Лично я был бы вовсе и не прочь, чтоб замело. Вернулись бы тогда обратно, и дело с концом. А завтра пускай Утка и Рыбка со свиньей разбираются. Я свой служебный долг и так уже, поди, выполнил.

Но снег, как на зло, не торопился заносить четкие отпечатки острых копытец.

— А что мы с ним делать будем? — спросил у меня Палыч.— Сразу уничтожим или поймаем для науки?

Похоже, его вера в могущество некоторого присутствующего здесь контролера была самую малость завышена.

— Как выйдет,— подумав немного, ответил я.— В зависимости от конкретных обстоятельств.

Хряк, видимо, тоже не дурак был по сугробам лазить и четко держался тропинки.
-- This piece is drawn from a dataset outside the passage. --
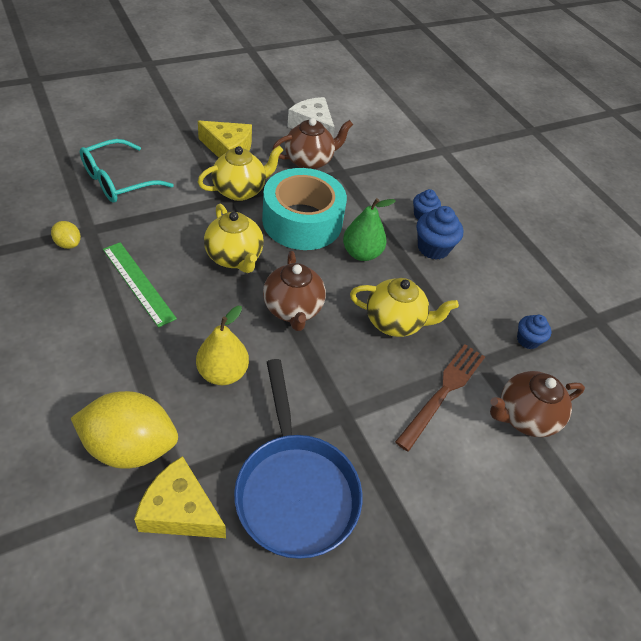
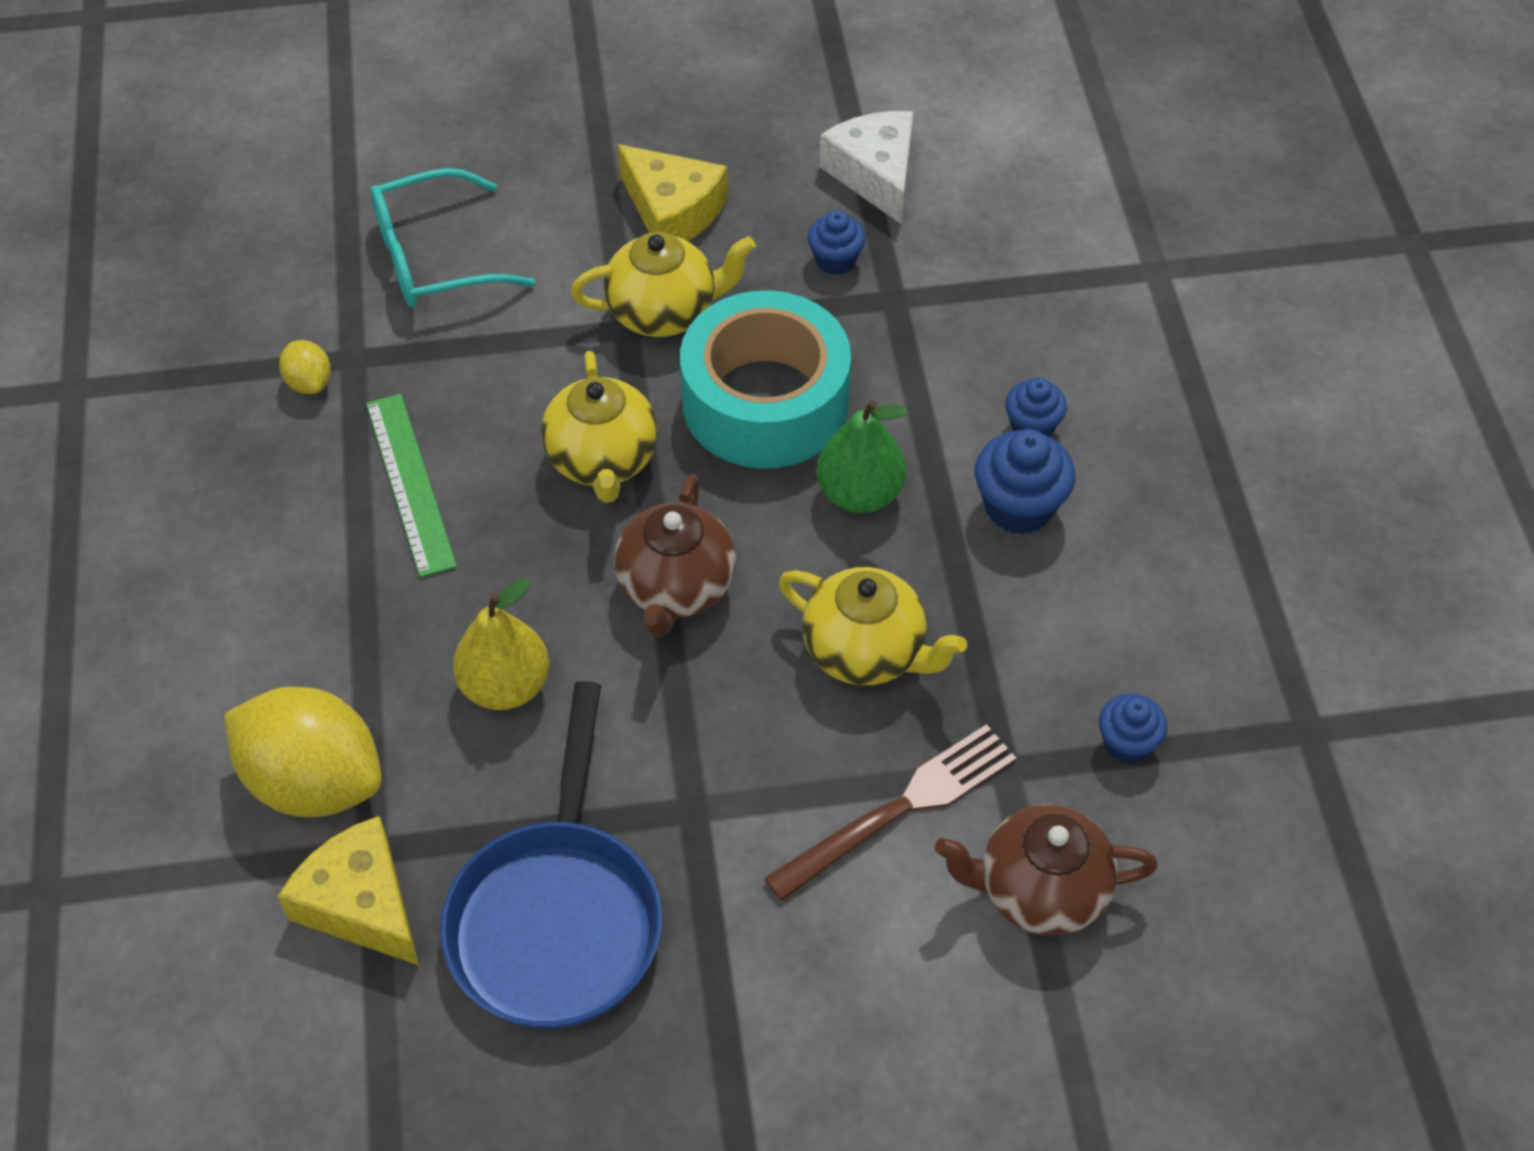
camera: 25 degrees right, 5 degrees up
(309, 161) = (835, 260): brown teapot -> blue cupcake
Пешая прогулка по свежему воздуху делала свое дело, и я не без грусти отметил, что постепенно трезвею. Между тем наша экспедиция ступила под своды древнего и таинственного леса… Или, если быть уж совсем точным, достигли мы обыкновенной посадки. Какие леса в нашей губернии? Тут же испокон веков степь одна.

По дороге Палыч, очевидно, стремясь укрепить во мне боевой дух, рассказывал, почему кабан считается у охотников едва ли не самым опасным и хитрым зверем.